Even within the parameters of “clean”, comics have to make judgements – what is clean in a church gig may not be clean to a Muslim audience (I once found that out to my cost); and even doing Comedians and Carols, you can get away with jokes in Anglican churches of sound Incarnational theology that you can’t do for the Pentecostals. In this situation a contract might even be useful – it would certainly save scanning the church noticeboard for clues as to churchmanship.

The comics who fight against these guidelines are as ridiculous as Michelangelo in the Monty Python sketch, telling the pope that his demands for a painting of the Last Supper with one Christ, 12 disciples and no kangaroos were unreasonable and stifling, if not fascistic. So it was odd that John Cleese was one of the first comics to “salute” Kisin’s refusal to sign up to the students’ contract.
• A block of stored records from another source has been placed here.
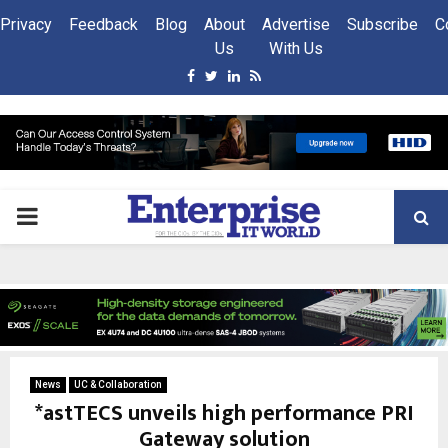
Privacy
Feedback
Blog
About
Advertise
Subscribe
C
Us
With Us
Facebook
Twitter
Linkedin
Rss
PRIMARY
MENU
News
UC & Collaboration
*astTECS unveils high performance PRI
Gateway solution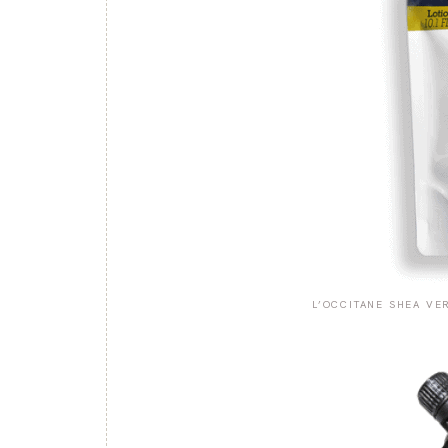
L’OCCITANE SHEA VE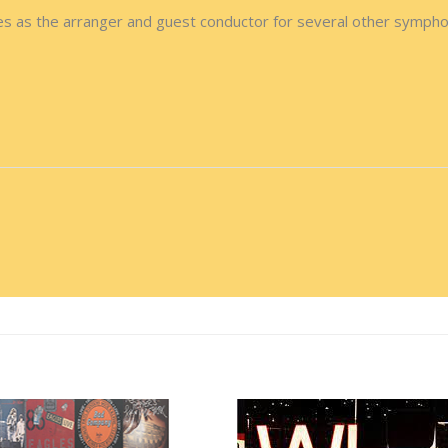
s as the arranger and guest conductor for several other sympho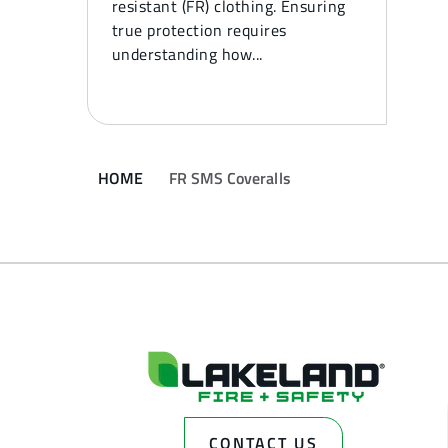
resistant (FR) clothing. Ensuring
true protection requires
understanding how...
HOME
FR SMS Coveralls
CONTACT US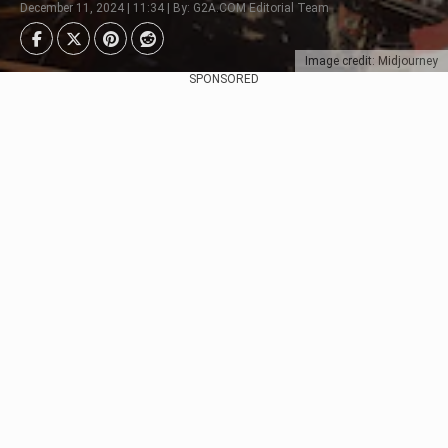
December 11, 2024 | 11:34 | By: G2A.COM Editorial Team
Image credit: Midjourney
SPONSORED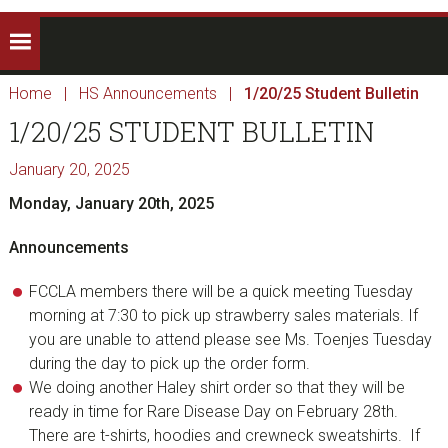
Home
|
HS Announcements
|
1/20/25 Student Bulletin
1/20/25 STUDENT BULLETIN
January 20, 2025
Monday, January 20th, 2025
Announcements
FCCLA members there will be a quick meeting Tuesday
morning at 7:30 to pick up strawberry sales materials. If
you are unable to attend please see Ms. Toenjes Tuesday
during the day to pick up the order form.
We doing another Haley shirt order so that they will be
ready in time for Rare Disease Day on February 28th.
There are t-shirts, hoodies and crewneck sweatshirts. If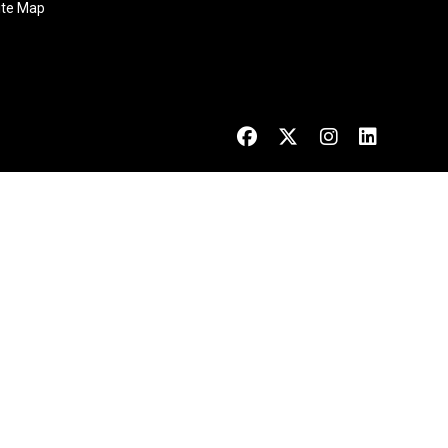
ite Map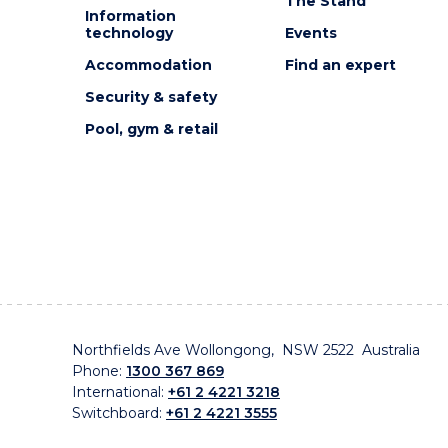
The Stand
Information
technology
Events
Accommodation
Find an expert
Security & safety
Pool, gym & retail
Northfields Ave Wollongong, NSW 2522 Australia
Phone:
1300 367 869
International:
+61 2 4221 3218
Switchboard:
+61 2 4221 3555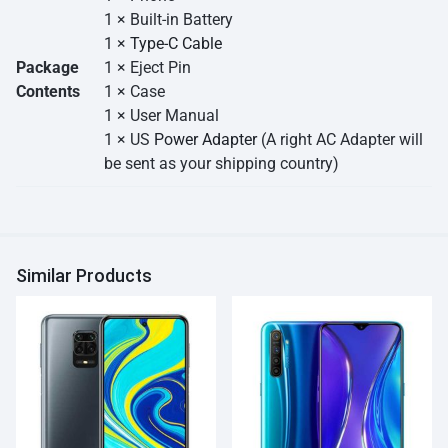
1 × Built-in Battery
1 ×
Type-C Cable
Package
1 × Eject Pin
Contents
1 × Case
1 × User Manual
1 × US
Power Adapter
(A right AC Adapter will
be sent as your shipping country)
Similar Products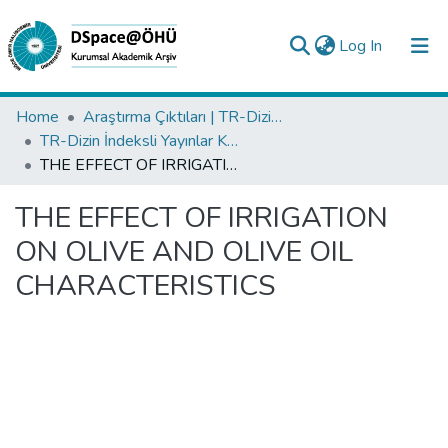
(current)
Log In
Collections
Home
Araştırma Çıktıları | TR-Dizin | WoS | Scopus | PubMed
TR-Dizin İndeksli Yayınlar Koleksiyonu
All of DSpace
THE EFFECT OF IRRIGATION ON OLIVE AND OLIVE OIL CHARACTERISTICS
Statistics
THE EFFECT OF IRRIGATION
Analyze
ON OLIVE AND OLIVE OIL
Request/Question
CHARACTERISTICS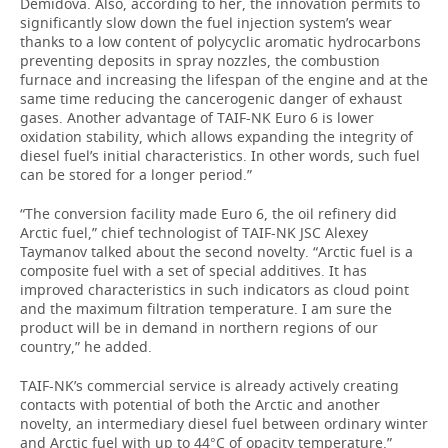
Demidova. Also, according to her, the innovation permits to
significantly slow down the fuel injection system’s wear
thanks to a low content of polycyclic aromatic hydrocarbons
preventing deposits in spray nozzles, the combustion
furnace and increasing the lifespan of the engine and at the
same time reducing the cancerogenic danger of exhaust
gases. Another advantage of TAIF-NK Euro 6 is lower
oxidation stability, which allows expanding the integrity of
diesel fuel’s initial characteristics. In other words, such fuel
can be stored for a longer period.”
“The conversion facility made Euro 6, the oil refinery did
Arctic fuel,” chief technologist of TAIF-NK JSC Alexey
Taymanov talked about the second novelty. “Arctic fuel is a
composite fuel with a set of special additives. It has
improved characteristics in such indicators as cloud point
and the maximum filtration temperature. I am sure the
product will be in demand in northern regions of our
country,” he added.
TAIF-NK’s commercial service is already actively creating
contacts with potential of both the Arctic and another
novelty, an intermediary diesel fuel between ordinary winter
and Arctic fuel with up to 44°C of opacity temperature.”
I don’t see why a comedian should be given the artistic freedom that it would be ridiculous for a genius like Michelangelo to demand. There is nothing wrong in giving the audience what they want.

Kisin, though, argues that “it is a good thing to have our opinions challenged from time to time by those who hold differing views” – which is undeniable. But he goes on to say that “Nothing is capable of challenging orthodoxy quite like humour”. And that is nonsense: humour reflects orthodoxy. That is how it works.
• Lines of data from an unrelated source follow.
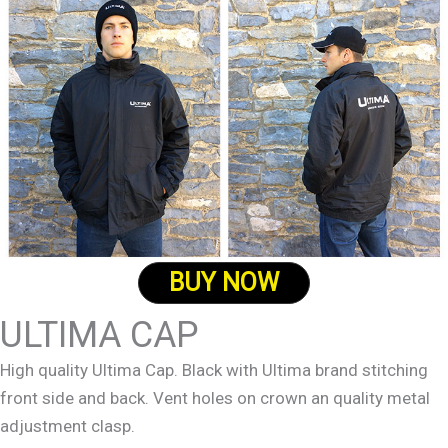
BUY NOW
ULTIMA CAP
High quality Ultima Cap. Black with Ultima brand stitching
front side and back. Vent holes on crown an quality metal
adjustment clasp.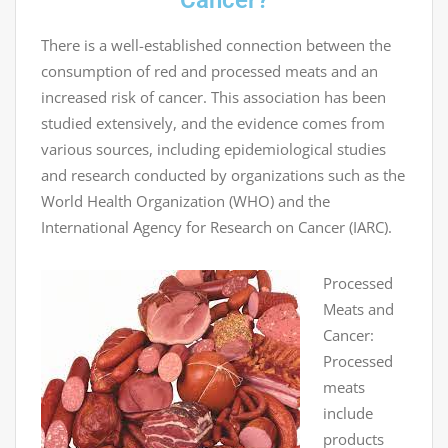
Cancer?
There is a well-established connection between the
consumption of red and processed meats and an
increased risk of cancer. This association has been
studied extensively, and the evidence comes from
various sources, including epidemiological studies
and research conducted by organizations such as the
World Health Organization (WHO) and the
International Agency for Research on Cancer (IARC).
Processed
Meats and
Cancer:
Processed
meats
include
products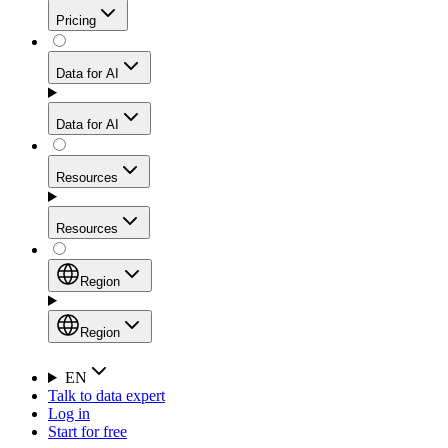
Get residential credibility with datacenter-level speed
Web Scraping API
Pricing
for stable sessions and traffic-heavy workflows.
NEW
Proxies
Data for AI
Configure scraping power per request through one
unified API, enabling only the capabilities you need
Mobile Proxies
and paying in credits based on actual request
Data for AI
complexity.
Residential Proxies Pricing
Tap into 10M+ ethically-sourced IPs across 160+
locations to bypass even the toughest mobile-first
Starts from
Resources
blocks.
AI Hub
$
2
Proxies
Resources
NEW
/
GB
Setup
Your launchpad for AI-powered data workflows to
Region
collect, structure, and deliver web data built for various
Product Comparison
AI use cases.
Static Residential Proxies Pricing
Documentation
Region
Starts from
Quick Start Guide
Region
EN
Talk to data expert
$
0.27
FAQ
Global (EN)
Log in
High-Speed Proxies
Start for free
/
IP
Integrations
China (中文)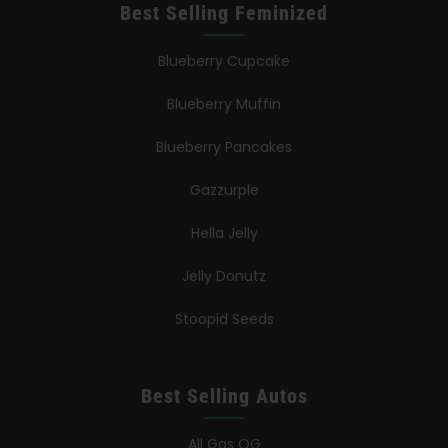
Best Selling Feminized
Blueberry Cupcake
Blueberry Muffin
Blueberry Pancakes
Gazzurple
Hella Jelly
Jelly Donutz
Stoopid Seeds
Best Selling Autos
All Gas OG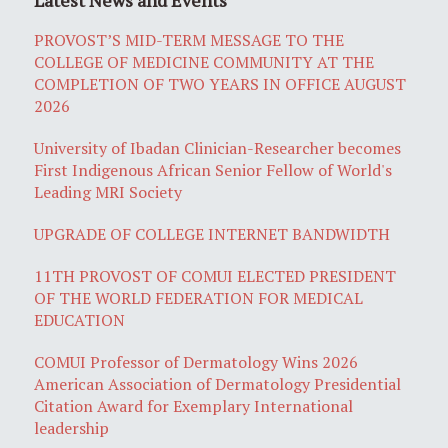
PROVOST’S MID-TERM MESSAGE TO THE
COLLEGE OF MEDICINE COMMUNITY AT THE
COMPLETION OF TWO YEARS IN OFFICE AUGUST
2026
University of Ibadan Clinician-Researcher becomes
First Indigenous African Senior Fellow of World's
Leading MRI Society
UPGRADE OF COLLEGE INTERNET BANDWIDTH
11TH PROVOST OF COMUI ELECTED PRESIDENT
OF THE WORLD FEDERATION FOR MEDICAL
EDUCATION
COMUI Professor of Dermatology Wins 2026
American Association of Dermatology Presidential
Citation Award for Exemplary International
leadership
I was once watching a Carry On film with my family. One scene had Terry Scott, as a doctor, entering a consulting room where a ‘dolly bird’ was sitting. “Good news, Mrs Smith!” he says. “Miss Smith,” she replies. “Bad news, Miss Smith,” comes his reply.

Now there’s nothing wrong with that joke – you can’t argue with the efficiency of set up, feed and punchline in 10 words. But only my parents laughed; my sister looked completely blank. It wasn’t so much that she was offended or disapproved of the morality behind the joke, it was just that the idea of a woman’s feelings about pregnancy being dependent on her marital status was so far outside her worldview that it just was not funny. My parents disagreed with her views, and argued with her – but it would have been silly to have forced her to watch Carry On films against her will, to ‘challenge her worldview’.

When Jerry Seinfeld says that he refuses to play college campuses any more, because they are “too PC”, it was conflated with the moral panic about the coddling of the American mind. But it is not that students are taking offence at his jokes, but because his jokes are, like the Carry On films, based on a worldview that is not shared by a younger generation. I gave up university gigs after standing on a stage in front of an audience of students and thinking “I have absolutely nothing to say to you” – and that is because my shtick is dependent on a mindset that Millennials do not share.  This does not bother me (although it bothered my agent).

What did bother me was the time I did a show called Stand-Up Philosophy. This is a gig where comedians attempt philosophy, and philosophers attempt comedy, with varying degrees of success; this particular show was on the subject of Sexual Ethics. I made a point to the effect that, if opinion X was correct (which it isn’t), then rape would be permissible under condition Y – and spent the rest of the evening being shouted at by students who thought that I was advocating rape, and shouldn’t even have been allowed to mention the word, and so on – without ever considering the possibility that opinion X could be wrong.

There are situations where PC culture is dangerous, stifling wrongthink. But asking comics to make jokes that the audience is going to find funny is not one of them.


Andrew Watts was a comedian for 12 years, during which time he performed in the UK, Ireland, Europe and New Zealand.